When the wind blows on the prairie, the clatter drowns all other sounds, until you don’t hear much of anything. But there’s plenty to see, out to the curvature of the earth. It can be hard to tell what’s bigger, the sky or the endless sea of waving grass.
The colors are worth noticing, even if it all looks brown at first glance. It isn’t. There’s white, rust, copper, and the toughest shades of silver and black you’ll ever come across. The wild prairie is merciless at times, and that’s probably why more people don’t live out here. Peaceful, even when it’s forceful, and one of the greatest places to hunt birds if you love to unleash a good dog and let the dog take you hunting.
If you read magazine articles about how to successfully hunt upland game, tackling enormous tracts of prairie grass, one hunter, one dog, is exactly what they tell you not to attempt. Too much real estate, way too many escape options. Get on a bird, and you will probably cross from one habitat type to another before you either get a shot, watch it flush wild, or the bird gives you the slip. But in this type of pure pursuit, talented dogs learn their craft. In this ocean of possible hiding places you get to see the real game of cat and mouse, if you can control yourself, let the dog hunt, and do nothing more than stay in position and shoot when the time comes.
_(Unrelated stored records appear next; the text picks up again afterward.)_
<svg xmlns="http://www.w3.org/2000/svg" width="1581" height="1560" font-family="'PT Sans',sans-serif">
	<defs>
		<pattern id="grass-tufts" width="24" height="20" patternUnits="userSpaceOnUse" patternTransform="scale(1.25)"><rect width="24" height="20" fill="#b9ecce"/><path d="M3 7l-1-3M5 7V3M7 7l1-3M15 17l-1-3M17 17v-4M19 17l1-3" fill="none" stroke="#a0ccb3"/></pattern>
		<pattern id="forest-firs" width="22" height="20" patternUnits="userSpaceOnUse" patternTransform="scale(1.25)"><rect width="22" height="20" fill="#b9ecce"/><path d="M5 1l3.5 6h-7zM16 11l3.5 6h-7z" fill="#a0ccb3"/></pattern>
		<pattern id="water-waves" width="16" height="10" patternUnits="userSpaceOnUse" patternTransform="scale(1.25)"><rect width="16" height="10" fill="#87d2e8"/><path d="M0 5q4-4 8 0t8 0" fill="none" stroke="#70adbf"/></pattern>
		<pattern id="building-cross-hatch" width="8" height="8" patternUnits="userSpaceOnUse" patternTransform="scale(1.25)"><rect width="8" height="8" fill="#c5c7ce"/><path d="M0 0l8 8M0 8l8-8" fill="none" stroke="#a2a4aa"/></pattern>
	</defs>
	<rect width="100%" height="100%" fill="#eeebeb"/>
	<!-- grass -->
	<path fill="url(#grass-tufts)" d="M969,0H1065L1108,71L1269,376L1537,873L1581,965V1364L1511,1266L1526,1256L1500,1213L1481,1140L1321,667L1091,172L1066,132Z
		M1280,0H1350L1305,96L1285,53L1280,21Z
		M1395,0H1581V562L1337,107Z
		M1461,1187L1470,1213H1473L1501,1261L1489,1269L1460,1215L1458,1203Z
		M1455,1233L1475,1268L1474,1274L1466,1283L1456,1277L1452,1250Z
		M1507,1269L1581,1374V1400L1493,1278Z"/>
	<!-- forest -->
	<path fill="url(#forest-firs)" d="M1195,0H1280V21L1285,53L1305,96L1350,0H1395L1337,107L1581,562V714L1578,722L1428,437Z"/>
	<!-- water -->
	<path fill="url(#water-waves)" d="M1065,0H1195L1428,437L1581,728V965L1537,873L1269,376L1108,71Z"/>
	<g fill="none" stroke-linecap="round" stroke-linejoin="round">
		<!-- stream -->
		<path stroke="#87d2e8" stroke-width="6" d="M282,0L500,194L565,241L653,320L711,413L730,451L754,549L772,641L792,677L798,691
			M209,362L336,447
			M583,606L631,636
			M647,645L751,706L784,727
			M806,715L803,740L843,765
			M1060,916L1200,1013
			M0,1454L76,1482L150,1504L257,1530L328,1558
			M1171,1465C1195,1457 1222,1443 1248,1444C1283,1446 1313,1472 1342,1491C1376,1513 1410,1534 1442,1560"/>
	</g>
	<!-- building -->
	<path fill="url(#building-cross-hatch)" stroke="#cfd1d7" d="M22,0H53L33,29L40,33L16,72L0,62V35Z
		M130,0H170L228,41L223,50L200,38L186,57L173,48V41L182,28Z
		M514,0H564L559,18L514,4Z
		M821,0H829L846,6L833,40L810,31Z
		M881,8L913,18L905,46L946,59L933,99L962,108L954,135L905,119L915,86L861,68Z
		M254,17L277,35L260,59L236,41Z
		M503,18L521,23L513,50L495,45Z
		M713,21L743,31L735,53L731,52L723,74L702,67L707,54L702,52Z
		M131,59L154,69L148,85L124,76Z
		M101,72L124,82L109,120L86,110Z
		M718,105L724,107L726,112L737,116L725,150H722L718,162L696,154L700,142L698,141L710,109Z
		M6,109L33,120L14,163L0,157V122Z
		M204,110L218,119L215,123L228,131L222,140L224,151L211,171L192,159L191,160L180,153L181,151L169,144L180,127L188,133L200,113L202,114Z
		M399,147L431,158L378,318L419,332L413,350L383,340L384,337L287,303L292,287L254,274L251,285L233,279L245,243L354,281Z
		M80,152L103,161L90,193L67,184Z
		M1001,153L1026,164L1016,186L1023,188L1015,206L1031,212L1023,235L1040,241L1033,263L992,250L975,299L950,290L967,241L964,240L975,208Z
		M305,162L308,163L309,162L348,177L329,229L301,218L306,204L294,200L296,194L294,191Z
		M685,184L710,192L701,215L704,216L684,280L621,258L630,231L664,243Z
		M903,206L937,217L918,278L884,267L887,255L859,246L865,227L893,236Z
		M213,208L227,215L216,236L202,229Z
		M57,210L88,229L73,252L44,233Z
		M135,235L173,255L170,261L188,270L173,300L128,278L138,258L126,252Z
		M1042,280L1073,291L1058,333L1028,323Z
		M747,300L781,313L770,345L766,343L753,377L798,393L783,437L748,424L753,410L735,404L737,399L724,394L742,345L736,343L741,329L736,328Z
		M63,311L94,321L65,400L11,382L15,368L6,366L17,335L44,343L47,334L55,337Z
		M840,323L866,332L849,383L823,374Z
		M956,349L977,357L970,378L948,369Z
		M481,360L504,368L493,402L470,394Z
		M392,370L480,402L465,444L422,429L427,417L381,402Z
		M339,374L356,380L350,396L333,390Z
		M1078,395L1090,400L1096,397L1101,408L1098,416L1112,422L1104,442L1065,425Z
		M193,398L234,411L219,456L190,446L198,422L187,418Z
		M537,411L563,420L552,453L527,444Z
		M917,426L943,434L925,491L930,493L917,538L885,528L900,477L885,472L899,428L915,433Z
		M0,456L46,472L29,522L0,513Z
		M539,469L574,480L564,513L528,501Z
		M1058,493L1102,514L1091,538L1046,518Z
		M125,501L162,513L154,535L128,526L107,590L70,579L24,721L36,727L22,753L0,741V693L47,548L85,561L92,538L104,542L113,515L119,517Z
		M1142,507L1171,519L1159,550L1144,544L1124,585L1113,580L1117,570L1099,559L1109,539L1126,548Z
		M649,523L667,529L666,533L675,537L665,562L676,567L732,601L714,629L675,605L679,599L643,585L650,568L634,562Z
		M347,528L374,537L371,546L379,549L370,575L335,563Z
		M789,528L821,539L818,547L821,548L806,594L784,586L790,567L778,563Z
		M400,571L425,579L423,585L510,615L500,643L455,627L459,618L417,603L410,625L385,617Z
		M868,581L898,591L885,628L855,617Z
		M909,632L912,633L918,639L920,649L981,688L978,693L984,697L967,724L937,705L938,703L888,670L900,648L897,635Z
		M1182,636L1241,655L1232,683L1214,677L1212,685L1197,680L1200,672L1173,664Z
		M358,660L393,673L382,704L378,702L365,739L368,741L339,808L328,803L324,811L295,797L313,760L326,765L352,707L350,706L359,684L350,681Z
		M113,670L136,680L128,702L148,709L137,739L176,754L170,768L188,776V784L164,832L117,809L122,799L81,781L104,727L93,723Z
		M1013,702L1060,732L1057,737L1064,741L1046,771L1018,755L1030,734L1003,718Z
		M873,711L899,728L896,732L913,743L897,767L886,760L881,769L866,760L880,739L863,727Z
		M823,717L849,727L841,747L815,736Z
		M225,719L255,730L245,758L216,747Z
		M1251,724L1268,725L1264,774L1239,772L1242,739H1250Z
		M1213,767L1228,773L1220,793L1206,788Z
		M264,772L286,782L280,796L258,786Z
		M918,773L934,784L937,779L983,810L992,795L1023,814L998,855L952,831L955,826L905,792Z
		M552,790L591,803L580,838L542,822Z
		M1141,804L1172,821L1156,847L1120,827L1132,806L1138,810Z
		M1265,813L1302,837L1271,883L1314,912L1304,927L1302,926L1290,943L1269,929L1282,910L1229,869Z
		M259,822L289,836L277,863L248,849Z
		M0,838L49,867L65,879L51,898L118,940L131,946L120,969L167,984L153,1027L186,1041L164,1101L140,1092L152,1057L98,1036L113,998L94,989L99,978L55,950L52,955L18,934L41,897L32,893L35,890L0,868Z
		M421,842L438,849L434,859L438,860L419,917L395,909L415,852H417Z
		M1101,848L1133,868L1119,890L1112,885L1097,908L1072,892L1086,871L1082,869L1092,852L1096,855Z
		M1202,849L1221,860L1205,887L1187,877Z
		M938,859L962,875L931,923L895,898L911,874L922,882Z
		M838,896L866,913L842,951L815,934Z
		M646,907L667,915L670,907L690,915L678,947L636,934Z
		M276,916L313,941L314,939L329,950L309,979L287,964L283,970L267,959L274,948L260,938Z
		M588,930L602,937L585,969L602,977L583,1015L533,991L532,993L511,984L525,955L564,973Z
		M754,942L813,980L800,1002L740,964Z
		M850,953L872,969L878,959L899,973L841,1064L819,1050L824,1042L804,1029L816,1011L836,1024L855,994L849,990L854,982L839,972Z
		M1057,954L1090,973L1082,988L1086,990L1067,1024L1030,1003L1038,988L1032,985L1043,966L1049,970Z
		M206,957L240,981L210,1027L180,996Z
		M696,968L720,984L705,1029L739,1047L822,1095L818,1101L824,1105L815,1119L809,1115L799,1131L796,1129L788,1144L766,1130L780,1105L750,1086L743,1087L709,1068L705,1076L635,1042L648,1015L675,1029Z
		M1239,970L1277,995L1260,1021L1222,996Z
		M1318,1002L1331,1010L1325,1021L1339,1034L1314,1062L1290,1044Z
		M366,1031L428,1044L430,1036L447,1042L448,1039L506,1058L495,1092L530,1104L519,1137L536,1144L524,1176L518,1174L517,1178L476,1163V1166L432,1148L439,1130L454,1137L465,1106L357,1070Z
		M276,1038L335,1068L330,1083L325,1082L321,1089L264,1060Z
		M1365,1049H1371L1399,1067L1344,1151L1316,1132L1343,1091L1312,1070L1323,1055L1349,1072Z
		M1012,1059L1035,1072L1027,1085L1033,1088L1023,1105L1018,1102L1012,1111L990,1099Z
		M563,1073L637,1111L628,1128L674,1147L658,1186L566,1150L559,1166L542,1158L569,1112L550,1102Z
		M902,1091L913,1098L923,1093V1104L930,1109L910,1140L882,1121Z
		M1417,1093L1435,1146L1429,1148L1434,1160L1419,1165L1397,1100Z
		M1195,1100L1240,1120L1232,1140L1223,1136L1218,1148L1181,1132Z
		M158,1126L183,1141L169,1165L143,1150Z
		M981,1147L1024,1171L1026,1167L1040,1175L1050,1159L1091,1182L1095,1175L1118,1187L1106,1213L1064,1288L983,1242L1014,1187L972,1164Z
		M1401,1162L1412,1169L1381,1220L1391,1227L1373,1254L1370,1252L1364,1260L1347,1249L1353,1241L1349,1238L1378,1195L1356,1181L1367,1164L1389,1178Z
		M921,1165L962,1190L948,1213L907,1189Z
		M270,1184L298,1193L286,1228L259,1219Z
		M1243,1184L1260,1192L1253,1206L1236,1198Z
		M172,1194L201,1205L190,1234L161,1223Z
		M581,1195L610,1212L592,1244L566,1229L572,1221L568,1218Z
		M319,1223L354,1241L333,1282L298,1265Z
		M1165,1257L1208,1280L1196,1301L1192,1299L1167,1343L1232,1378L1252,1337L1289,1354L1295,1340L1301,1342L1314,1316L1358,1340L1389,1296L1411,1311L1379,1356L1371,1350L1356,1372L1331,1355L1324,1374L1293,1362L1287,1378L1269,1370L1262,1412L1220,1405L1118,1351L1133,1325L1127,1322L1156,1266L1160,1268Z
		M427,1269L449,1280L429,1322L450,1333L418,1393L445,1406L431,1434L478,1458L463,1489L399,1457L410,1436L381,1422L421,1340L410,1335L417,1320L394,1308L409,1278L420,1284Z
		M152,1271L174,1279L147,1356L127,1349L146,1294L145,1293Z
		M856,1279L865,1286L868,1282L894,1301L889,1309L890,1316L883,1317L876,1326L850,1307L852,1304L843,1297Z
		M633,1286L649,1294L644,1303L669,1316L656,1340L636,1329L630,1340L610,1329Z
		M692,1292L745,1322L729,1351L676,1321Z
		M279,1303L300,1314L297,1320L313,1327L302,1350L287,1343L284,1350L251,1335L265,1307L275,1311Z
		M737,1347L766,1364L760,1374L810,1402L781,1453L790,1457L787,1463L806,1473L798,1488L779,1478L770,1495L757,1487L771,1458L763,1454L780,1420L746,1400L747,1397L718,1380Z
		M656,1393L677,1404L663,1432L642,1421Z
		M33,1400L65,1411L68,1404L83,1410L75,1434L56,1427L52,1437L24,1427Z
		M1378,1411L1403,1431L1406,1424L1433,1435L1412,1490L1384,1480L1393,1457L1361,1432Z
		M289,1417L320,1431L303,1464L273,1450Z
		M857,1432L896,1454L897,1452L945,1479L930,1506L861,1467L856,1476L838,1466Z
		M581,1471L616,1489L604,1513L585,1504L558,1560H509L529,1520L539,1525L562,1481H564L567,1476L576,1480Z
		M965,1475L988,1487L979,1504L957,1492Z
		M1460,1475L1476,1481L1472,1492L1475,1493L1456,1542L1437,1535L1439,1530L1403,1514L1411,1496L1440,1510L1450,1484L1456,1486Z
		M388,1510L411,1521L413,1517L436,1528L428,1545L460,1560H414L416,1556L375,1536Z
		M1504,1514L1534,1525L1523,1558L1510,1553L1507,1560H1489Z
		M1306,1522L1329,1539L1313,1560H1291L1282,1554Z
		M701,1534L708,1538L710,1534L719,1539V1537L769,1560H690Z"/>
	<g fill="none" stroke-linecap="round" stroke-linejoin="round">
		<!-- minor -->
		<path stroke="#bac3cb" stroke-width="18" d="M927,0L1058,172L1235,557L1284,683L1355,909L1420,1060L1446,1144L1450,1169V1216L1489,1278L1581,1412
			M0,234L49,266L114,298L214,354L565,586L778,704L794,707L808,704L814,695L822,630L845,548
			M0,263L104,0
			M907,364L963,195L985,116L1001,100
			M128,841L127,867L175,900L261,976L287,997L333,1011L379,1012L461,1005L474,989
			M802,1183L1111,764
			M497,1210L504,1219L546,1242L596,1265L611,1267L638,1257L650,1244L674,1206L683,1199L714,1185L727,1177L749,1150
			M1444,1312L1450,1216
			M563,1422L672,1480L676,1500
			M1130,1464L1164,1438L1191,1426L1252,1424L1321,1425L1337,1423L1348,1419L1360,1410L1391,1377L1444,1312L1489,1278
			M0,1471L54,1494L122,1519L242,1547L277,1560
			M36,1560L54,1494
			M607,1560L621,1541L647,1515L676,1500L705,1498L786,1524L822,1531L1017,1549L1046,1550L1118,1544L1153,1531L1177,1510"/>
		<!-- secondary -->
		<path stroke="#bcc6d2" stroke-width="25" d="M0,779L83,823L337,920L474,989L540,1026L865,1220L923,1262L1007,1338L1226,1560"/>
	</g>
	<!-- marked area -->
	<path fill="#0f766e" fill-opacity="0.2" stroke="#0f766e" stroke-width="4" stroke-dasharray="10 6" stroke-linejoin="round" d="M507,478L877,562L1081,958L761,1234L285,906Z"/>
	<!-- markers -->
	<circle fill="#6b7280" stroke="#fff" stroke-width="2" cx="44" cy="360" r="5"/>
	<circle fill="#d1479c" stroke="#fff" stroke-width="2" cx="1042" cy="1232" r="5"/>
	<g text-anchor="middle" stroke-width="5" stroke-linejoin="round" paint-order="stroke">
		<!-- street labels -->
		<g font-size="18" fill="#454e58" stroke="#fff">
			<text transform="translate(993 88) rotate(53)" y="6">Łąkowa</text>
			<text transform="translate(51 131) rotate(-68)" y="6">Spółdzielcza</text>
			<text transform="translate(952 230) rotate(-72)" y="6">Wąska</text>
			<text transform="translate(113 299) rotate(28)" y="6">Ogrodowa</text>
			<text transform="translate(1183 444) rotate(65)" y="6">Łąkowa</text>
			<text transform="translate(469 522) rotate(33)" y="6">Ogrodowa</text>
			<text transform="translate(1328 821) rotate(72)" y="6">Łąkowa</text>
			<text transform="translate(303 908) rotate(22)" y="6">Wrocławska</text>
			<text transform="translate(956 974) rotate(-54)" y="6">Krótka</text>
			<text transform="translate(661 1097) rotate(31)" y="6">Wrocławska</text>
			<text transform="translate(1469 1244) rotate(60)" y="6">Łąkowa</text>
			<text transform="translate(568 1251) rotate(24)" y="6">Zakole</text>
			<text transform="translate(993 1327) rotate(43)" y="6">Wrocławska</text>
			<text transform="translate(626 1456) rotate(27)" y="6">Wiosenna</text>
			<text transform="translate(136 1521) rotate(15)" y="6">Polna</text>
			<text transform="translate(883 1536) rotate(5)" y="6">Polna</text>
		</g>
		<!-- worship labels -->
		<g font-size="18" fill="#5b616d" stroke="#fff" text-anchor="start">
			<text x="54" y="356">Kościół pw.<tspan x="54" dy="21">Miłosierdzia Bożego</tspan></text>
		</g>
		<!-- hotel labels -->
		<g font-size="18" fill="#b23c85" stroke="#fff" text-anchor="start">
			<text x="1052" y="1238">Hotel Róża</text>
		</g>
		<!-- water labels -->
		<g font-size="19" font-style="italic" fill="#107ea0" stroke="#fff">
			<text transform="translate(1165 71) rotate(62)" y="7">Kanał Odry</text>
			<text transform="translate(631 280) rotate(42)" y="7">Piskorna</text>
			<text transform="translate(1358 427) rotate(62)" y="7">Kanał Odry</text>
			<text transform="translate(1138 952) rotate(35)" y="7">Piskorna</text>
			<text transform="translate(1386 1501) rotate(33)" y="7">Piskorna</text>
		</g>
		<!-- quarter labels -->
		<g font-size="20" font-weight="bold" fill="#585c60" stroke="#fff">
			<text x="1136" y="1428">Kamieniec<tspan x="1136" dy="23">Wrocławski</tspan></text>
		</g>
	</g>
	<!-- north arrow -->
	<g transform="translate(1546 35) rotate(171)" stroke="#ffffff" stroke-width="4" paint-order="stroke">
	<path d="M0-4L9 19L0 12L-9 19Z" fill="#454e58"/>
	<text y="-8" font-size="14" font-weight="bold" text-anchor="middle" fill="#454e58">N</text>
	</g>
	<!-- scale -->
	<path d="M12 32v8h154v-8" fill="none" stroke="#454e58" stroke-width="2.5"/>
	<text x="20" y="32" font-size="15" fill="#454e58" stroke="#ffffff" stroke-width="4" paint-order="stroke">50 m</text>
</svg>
The chase, in this case, is more than fair.
One actual spot that defines this scenario, probably my favorite ever, is on the border between North Dakota and Saskatchewan. A good friend, Harold Reistad, drove me out there one afternoon many years ago, when I could walk farther and faster than I can now. We went separate directions and, dog whistle in his gnashing teeth, Harold said to meet at the truck when it was getting dark.
No matter how featureless you might consider the prairie to be, there are always distinctive landmarks. I remember making a mental note about an odd-shaped mound and small sodium lake that would help keep things straight. While I was still gathering up our bearings, my black lab Buddy led me up the first grassy hillside, we topped it, and that’s when I saw all the way to Canada.
Along the crest of the next ridge he hit a bird, snapping me back into the hunt. Tight muscles, black shiny fur, then only glimpses of orange collar when the chase moved into waist-high cover.
A certain angle of his neck and head told me that we were closing. A few final, frantic changes of direction and Buddy stopped dead and stared into the grass. His tail twitched, but nothing else moved. The bird was right there and I could see him already, in my mind, because I knew what he was going to look like. The dog held long enough for me to walk in tight, and I released Buddy by saying Git ‘Im! and the dog plunged forward and the bird’s wings fought the cover, but fear of the canine teeth pushed it free, a beautiful rooster that flared its tail and swung up and to the right. The shot shattered the silence of the windy wheat, and the bird’s momentum carried it, in a heap, to Buddy, who was running along underneath its flight.
I know that good trainers say your dog is supposed to sit at the flush and mark the bird down before being sent for the retrieve, but I’ve always had this thing about that. I want my dog to chase the bird I’m going to shoot at, like Willie Mays running and looking over his shoulder to track that long fly ball in the World Series, the famous basket catch. I want my dog to be on that bird when it goes down. If my dogs chase a hen, so be it, because by the time they do that a few times, it’s easy to holler “no bird” and call them off.
Do this over and over, together, and you become a team.
On this day, that first winding chase played out a dozen more times in the next couple hours. I shot one more rooster and went along for the ride on the others. Buddy kept jumping up out of his stance to watch long-tailed birds ride their wings until they blended with the background, and he kept looking back at me to see if I was still on the team.
At one point, Buddy was hot on a bird at the same time a flock of sandhill cranes was wheeling overhead. Even though I couldn’t hear what they were singing, for the windy wheat, it was spectacular. At another point, a small flock of sharptails came flying directly at us, for whatever reason. Maybe they were moving from food to roost? Maybe they were chased into the air by a coyote? I hunkered down in the grass like I was hiding from approaching mallards. When the grouse got close enough I stood up and fired, but it was only a wave goodbye.
At 6 o’clock, we filled the air with more sharptails, from a place where the wheat met the grass. They got up just a little too far away and effortlessly rode those wings, washing with the wind until we couldn’t see them anymore.
I’ve seen sharptails up close, and heard their clucking at the flush. This was better than that, and it was time to go find the truck.